Budyonny was born into a poor peasant family in the Don Cossack region of southern Russia. He worked as a farm laborer until 1903, when he was drafted into the army of the Russian Empire, becoming a cavalryman and serving in the Russo-Japanese War of 1905. During World War I he was a non-commissioned officer on the western front until 1916, when he was transferred to the Caucasus front. When the Russian revolution over threw the Tsarist regime in 1917, he was radicalized like many soldiers and became a leading member of the soldiers' councils (Soviets) in the Caucasus area.
Civil War broke out in 1918, and Budyonny organised a Red Cavalry force in the Don region, which eventually became the 1st Cavalry Army . This Army played an important role in winning the Civil War for the Bolsheviks, driving the White General Anton Denikin back from Moscow. Budyonny joined the Bolshevik party in 1919, and formed close relationships with Joseph Stalin and Kliment Voroshilov.

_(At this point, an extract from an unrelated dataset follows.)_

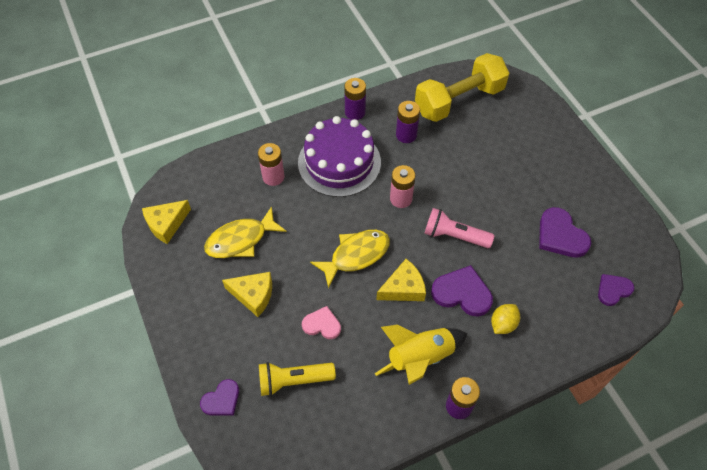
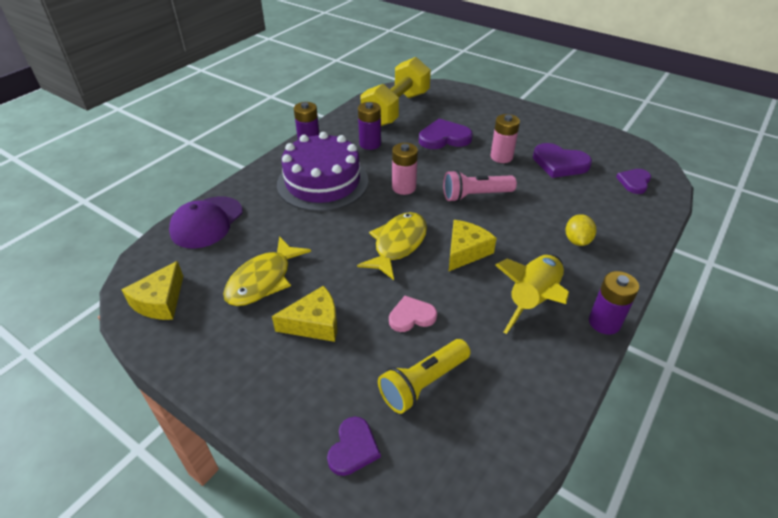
camera: 30 degrees left, 15 degrees down
(231, 165) = (207, 222): none -> purple cap
(273, 177) = (262, 216): pink battery -> pink battery (501, 157)
(462, 293) = (521, 233): purple heart -> purple heart (444, 138)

In 1920 Budyonny's Cavalry Army took part in the invasion of Poland in the Polish-Bolshevik War, in which it was quite successful at first, pushing Polish forces out of Ukraine and later breaking through Polish southern frontlines. However later the Bolsheviks forces sustained a heavy defeat in the Battle of Warsaw, mainly because Budyonny's Army was bogged down at Lwów. After his army was defeated in the Battle of Komarów (one of the biggest cavalry battles of the world), Budyonny was then sent south to fight the Whites in Ukraine and the Crimea. Despite the defeat in Poland, he was one of Soviet Russia's military heroes by the end of the Civil War.
Budyonny was considered a courageous and colorful cavalry officer, but knew little about modern warfare, particularly the impact of tanks. He was appointed to the position of Cavalry Inspector of the Red Army and similar honorific posts, and remained one of Stalin's "Civil War cronies" who held increasing influence as Stalin consolidated himself as the unquestioned dictator of the Soviet Union.
In 1935 Budyonny was made one of the first five Marshals of the Soviet Union. Three of these five were executed in the Great Purge of the late 1930s, leaving only Budyonny and Voroshilov. This left the Soviet Union dangerously short of capable commanders when World War II broke out. In 1937 Budyonny commanded the Moscow Military District, and in the Soviet-Finnish War he commanded an army, with disastrous results. Nevertheless, in 1940 Budyonny was made Deputy People's Commissar for Defense, a position for which he was quite unsuited.
In 1941, Budyonny was put in charge of the Southwestern Front, facing the German invasion of Ukraine which began in June. He had the Red Army's best divisions under his command and great superiority of numbers, but allowed himself to be surrounded, first at Uman and then at Kiev. These disasters cost the Soviet Union 1.5 million men killed or taken prisoner, one of the greatest routs in military history.
In September, Stalin finally dismissed Budyonny and replaced him with Semyon Timoshenko. He was placed in charge of the Reserve Front and later of the obsolete Soviet Cavalry. Despite being responsible (although acting on Stalin's orders) for catastrophic Soviet defeats, he continued to enjoy Stalin's patronage and suffered no punishment, while other generals were shot or sent to gulags for defeats far less severe. After the war he was allowed to retire as a Hero of the Soviet Union.